Réunis en séance plénière hier au Centre international de conférences de Bamako (CICB), les membres du Conseil national de Transition (CNT) ont adopté deux textes et rejeté un autre. Les deux textes adoptés sont le projet de loi portant création de l’Office national des anciens combattants, militaires retraités et victimes de guerre du Mali et la proposition de loi portant statut des commissaires de justice. Quant au texte rejeté, il s’agit de la proposition de loi portant modification de l’ordonnance n°2019-011/P-RM du 27 mars 2019 portant création de l’Institut national de santé publique (INSP).
De prime abord, les parlementaires ont approuvé le projet de loi portant création de l’Office national des anciens combattants, militaires retraités et victimes de guerre du Mali. Créée par l’ordonnance n°02-042/P-RM du 28 mars 2002, l’Office national des anciens combattants, militaires retraités et victimes de guerre du Mali a pour mission d’assurer la gestion administrative des anciens combattants, militaires retraités et victimes de guerre.
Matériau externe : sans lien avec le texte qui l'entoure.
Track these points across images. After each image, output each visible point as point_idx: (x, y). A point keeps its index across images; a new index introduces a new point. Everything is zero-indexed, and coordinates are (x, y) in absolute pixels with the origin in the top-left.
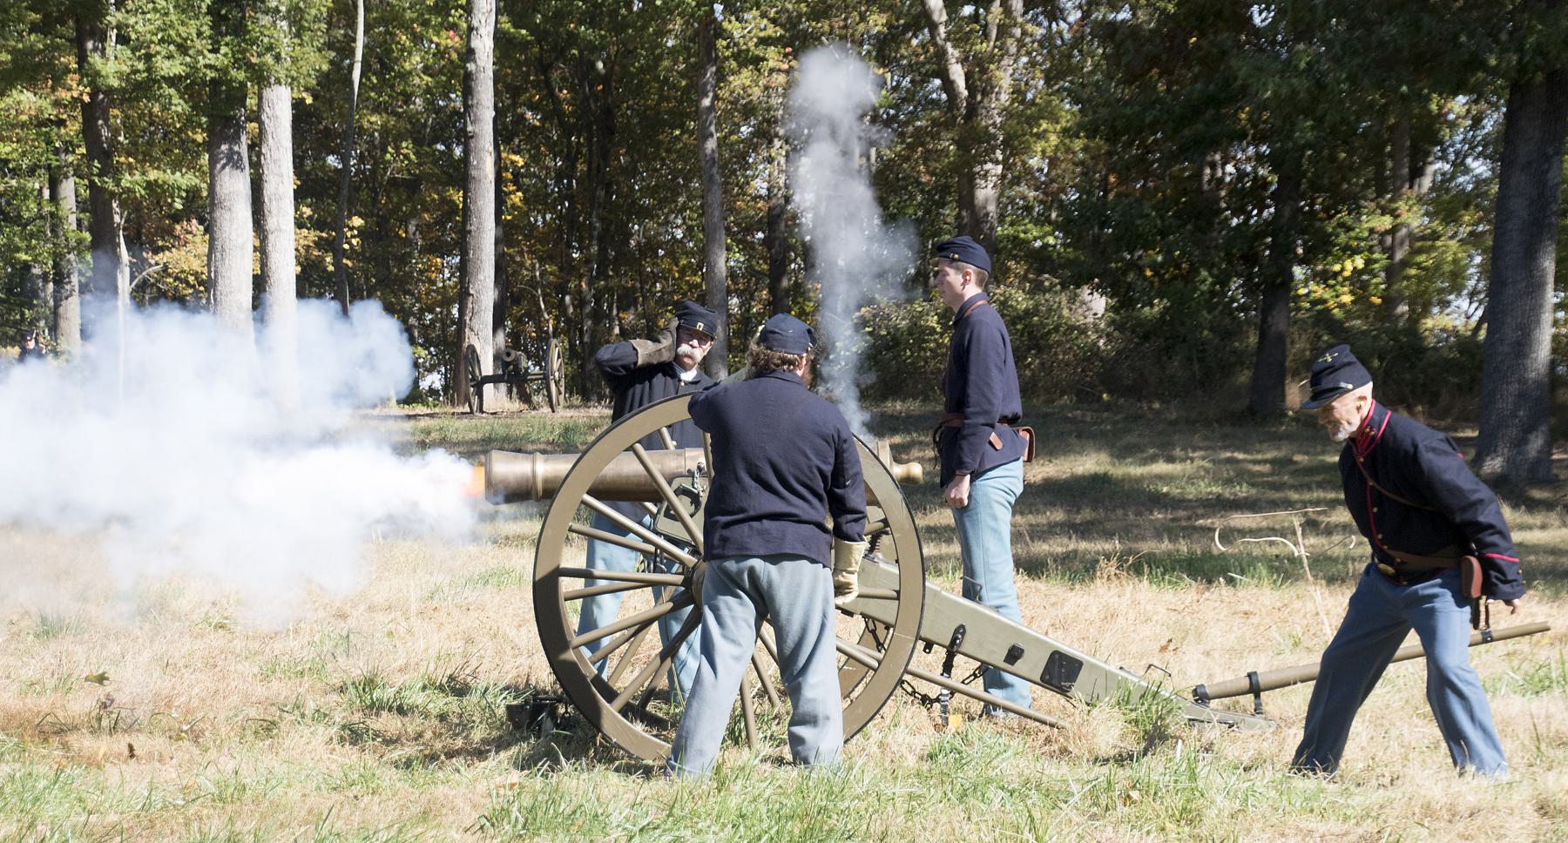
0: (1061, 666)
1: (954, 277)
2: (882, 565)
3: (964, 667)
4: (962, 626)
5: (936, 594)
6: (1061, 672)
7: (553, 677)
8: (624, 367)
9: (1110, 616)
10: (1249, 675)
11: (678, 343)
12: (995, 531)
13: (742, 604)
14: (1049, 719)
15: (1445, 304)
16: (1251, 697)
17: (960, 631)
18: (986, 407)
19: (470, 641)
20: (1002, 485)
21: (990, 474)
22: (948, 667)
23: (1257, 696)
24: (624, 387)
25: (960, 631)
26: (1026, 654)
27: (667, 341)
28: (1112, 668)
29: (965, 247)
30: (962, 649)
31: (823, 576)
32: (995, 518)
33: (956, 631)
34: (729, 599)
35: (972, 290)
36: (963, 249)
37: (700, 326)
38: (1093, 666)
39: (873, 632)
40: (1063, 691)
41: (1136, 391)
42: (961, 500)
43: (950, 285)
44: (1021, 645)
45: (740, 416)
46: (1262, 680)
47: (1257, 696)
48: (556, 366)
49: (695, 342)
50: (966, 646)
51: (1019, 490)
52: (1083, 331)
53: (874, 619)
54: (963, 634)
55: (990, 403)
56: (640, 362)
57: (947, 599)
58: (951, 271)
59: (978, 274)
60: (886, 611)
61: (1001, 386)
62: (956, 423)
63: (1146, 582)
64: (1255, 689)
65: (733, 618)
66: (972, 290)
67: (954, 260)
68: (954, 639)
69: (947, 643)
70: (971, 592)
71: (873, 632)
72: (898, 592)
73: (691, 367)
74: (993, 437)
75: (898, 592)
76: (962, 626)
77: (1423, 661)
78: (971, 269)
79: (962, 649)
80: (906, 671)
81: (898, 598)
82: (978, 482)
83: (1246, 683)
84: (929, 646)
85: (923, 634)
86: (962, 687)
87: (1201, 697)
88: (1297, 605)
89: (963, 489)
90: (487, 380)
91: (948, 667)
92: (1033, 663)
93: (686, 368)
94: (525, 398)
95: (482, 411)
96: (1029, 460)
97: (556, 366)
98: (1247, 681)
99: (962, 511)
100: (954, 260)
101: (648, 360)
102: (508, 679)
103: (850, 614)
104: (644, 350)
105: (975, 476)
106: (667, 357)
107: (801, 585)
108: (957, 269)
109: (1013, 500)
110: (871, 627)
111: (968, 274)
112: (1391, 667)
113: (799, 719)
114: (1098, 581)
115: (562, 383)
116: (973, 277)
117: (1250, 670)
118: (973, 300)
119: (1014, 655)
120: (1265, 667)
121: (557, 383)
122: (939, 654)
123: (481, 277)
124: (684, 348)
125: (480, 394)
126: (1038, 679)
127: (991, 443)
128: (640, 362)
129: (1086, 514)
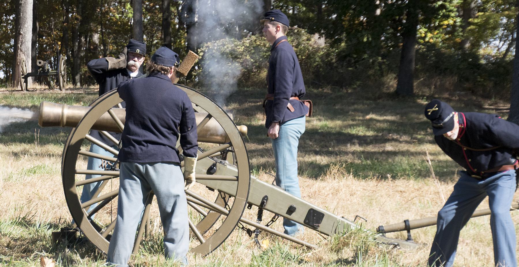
0: (314, 216)
1: (272, 29)
2: (228, 167)
3: (267, 216)
4: (266, 196)
5: (254, 180)
6: (314, 219)
7: (72, 219)
8: (102, 69)
9: (337, 191)
10: (405, 221)
11: (128, 60)
12: (290, 151)
13: (135, 180)
14: (301, 241)
15: (487, 42)
16: (405, 233)
17: (266, 198)
18: (284, 90)
19: (30, 201)
20: (295, 127)
21: (286, 124)
22: (260, 218)
23: (409, 232)
24: (102, 77)
25: (266, 198)
26: (297, 209)
27: (123, 58)
28: (339, 217)
29: (277, 14)
30: (267, 207)
31: (176, 171)
32: (289, 144)
33: (264, 199)
34: (131, 181)
35: (280, 34)
36: (277, 15)
37: (138, 51)
38: (329, 216)
39: (224, 198)
40: (315, 228)
41: (340, 83)
42: (275, 135)
43: (270, 33)
44: (295, 206)
45: (138, 93)
46: (411, 224)
47: (409, 232)
48: (62, 69)
49: (136, 59)
50: (268, 206)
51: (303, 131)
52: (328, 55)
53: (225, 193)
54: (267, 200)
55: (285, 88)
56: (109, 67)
57: (259, 183)
58: (270, 26)
59: (283, 27)
60: (230, 188)
61: (294, 80)
62: (272, 99)
63: (351, 176)
64: (408, 228)
65: (132, 190)
66: (280, 34)
67: (272, 20)
68: (263, 203)
69: (259, 204)
70: (278, 182)
71: (224, 198)
72: (237, 177)
73: (135, 70)
74: (289, 105)
75: (237, 177)
76: (266, 196)
77: (488, 217)
78: (280, 25)
79: (267, 207)
80: (227, 215)
81: (237, 180)
82: (283, 126)
83: (403, 225)
84: (250, 205)
85: (250, 200)
86: (266, 228)
87: (380, 230)
88: (426, 188)
89: (276, 129)
90: (29, 75)
91: (260, 218)
92: (299, 216)
93: (132, 71)
94: (48, 84)
95: (27, 90)
96: (310, 116)
97: (62, 69)
98: (404, 224)
99: (276, 140)
100: (272, 20)
101: (113, 67)
102: (50, 219)
103: (212, 190)
104: (112, 62)
105: (281, 124)
106: (123, 65)
107: (167, 177)
108: (273, 24)
109: (299, 136)
110: (223, 196)
111: (278, 27)
112: (472, 220)
113: (166, 239)
114: (328, 176)
115: (66, 76)
116: (281, 29)
117: (405, 219)
118: (282, 38)
119: (291, 210)
120: (413, 218)
121: (63, 76)
122: (255, 209)
123: (26, 26)
124: (131, 62)
125: (26, 82)
126: (302, 222)
127: (288, 108)
128: (109, 67)
129: (28, 134)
L’adoption de ce texte permettra, notamment d’intégrer la gestion des fonctionnaires retraités de la police nationale et de la protection civile dans les missions de l’Office. Par ailleurs, l’érection de l’Office en établissement militaire social, doté de la personnalité morale et de l’autonomie financière, à l’instar des autres établissements militaires, permettra de lui donner plus de visibilité et d’harmoniser sa gestion avec celle des autres structures des Forces armées et de sécurité, souligne le rapport de la Commission défense du CNT saisie pour l’étude au fond.
C’est le ministre de la Défense et des Anciens combattants, le Général de corps d’armée Sadio Camara qui a porté ce projet de loi devant le CNT. D’après lui, son adoption permettra de garantir une meilleure prise en charge des anciens combattants, militaires retraités, victimes militaires et leurs familles. Ce texte a adopté à l’unanimité par 119 votants.
Les législateurs ont aussi donné leur quitus à la proposition de loi portant statut des commissaires de justice. Ce texte initié par le 4è vice-président du CNT, Hamèye Founé Mahalmadane, a été approuvé par 105 votants, une voix contre et 17 abstentions. Enfin, les membres de l’organe législatif de la Transition ont rejeté la proposition de loi portant modification de l’ordonnance n°2019-011/P-RM du 27 mars 2019 portant création de l’Institut national de santé publique (INSP). Ce texte initié par Aminata Sangaré a été rejeté par le CNT par 47 voix pour, 25 contre et 47 abstentions.